DATA LISTING
"""

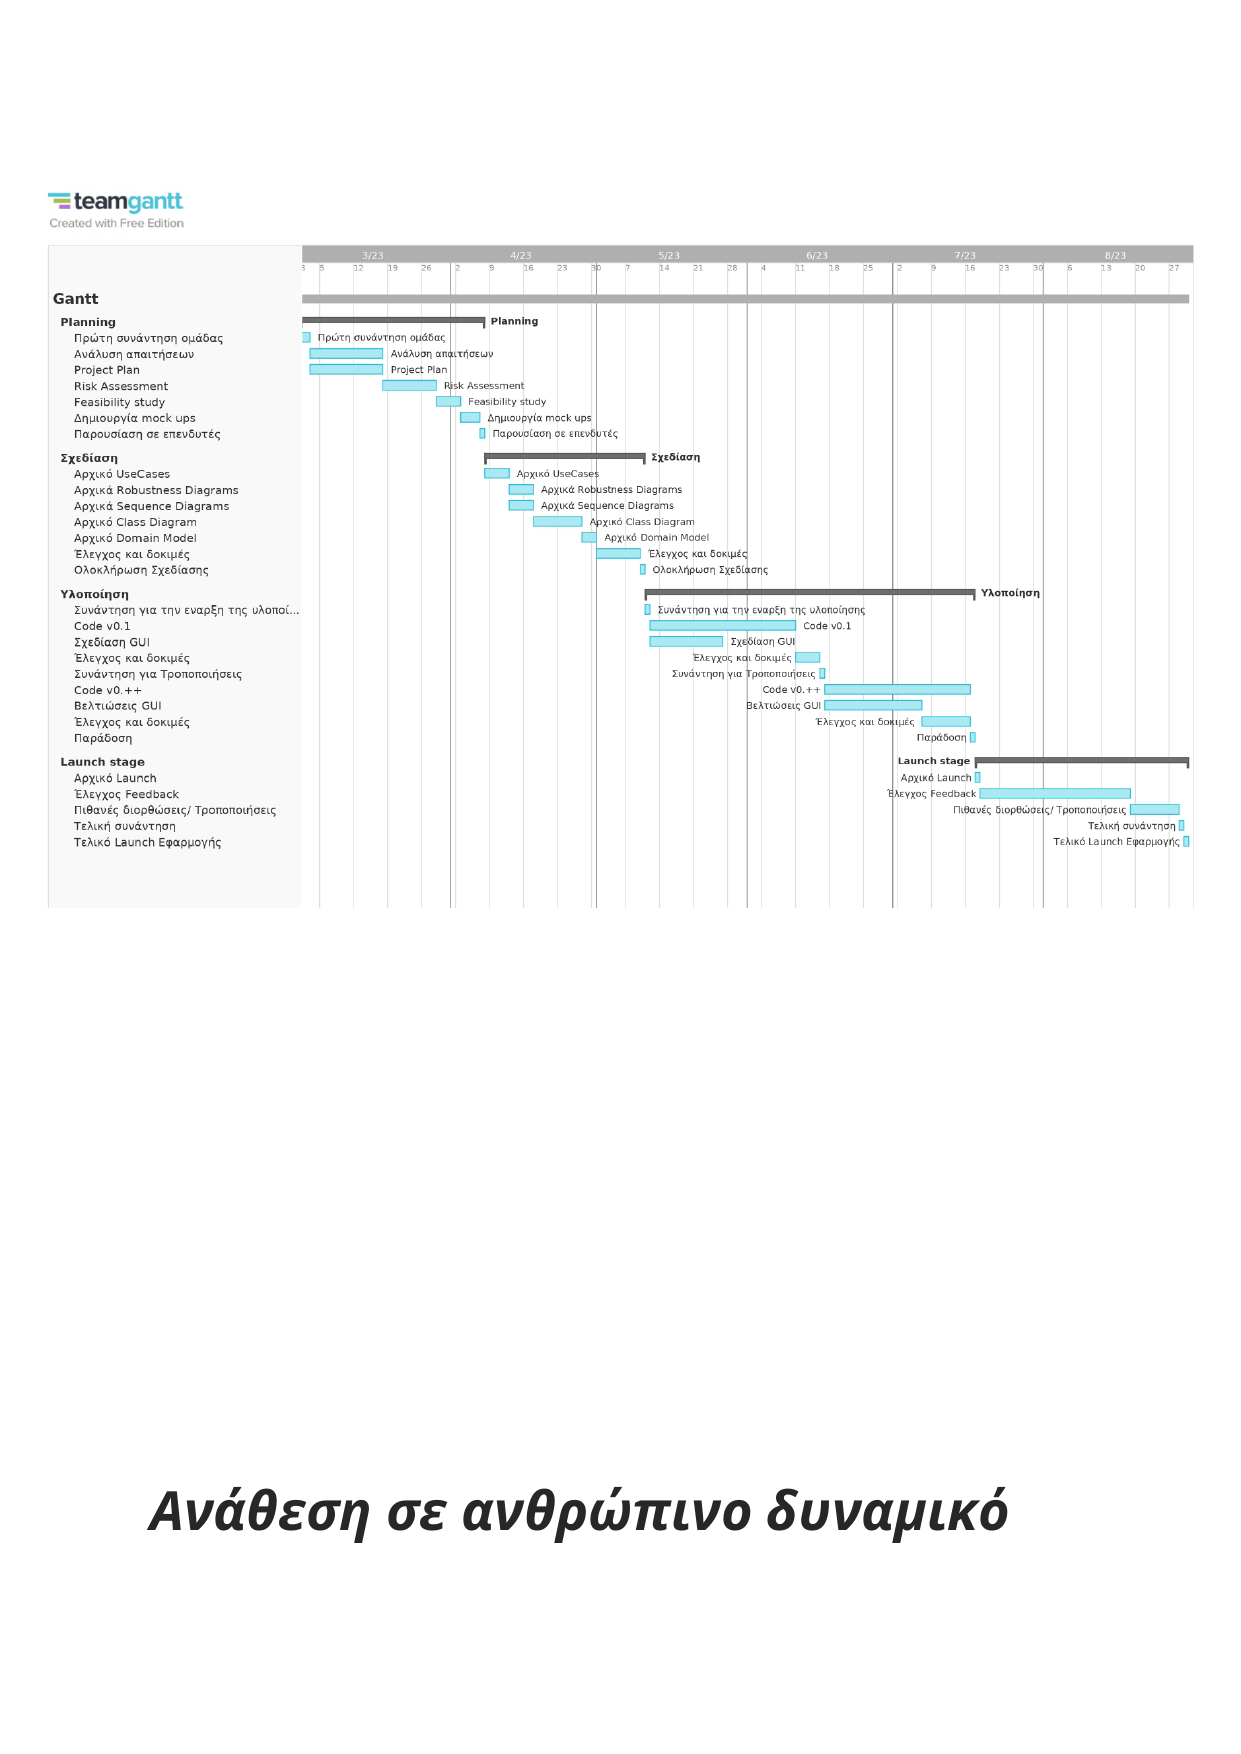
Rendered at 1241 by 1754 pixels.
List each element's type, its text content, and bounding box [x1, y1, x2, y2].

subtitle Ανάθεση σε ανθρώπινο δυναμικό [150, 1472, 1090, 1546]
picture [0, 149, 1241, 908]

"""
"""

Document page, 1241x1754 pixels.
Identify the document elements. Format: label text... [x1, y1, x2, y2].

"""

INSTRUCTION
Which of the lines in the material carry the string "pixels"? Pull them out.

RESPONSE TO THE TASK
Rendered at 1241 by 1754 pixels.
Document page, 1241x1754 pixels.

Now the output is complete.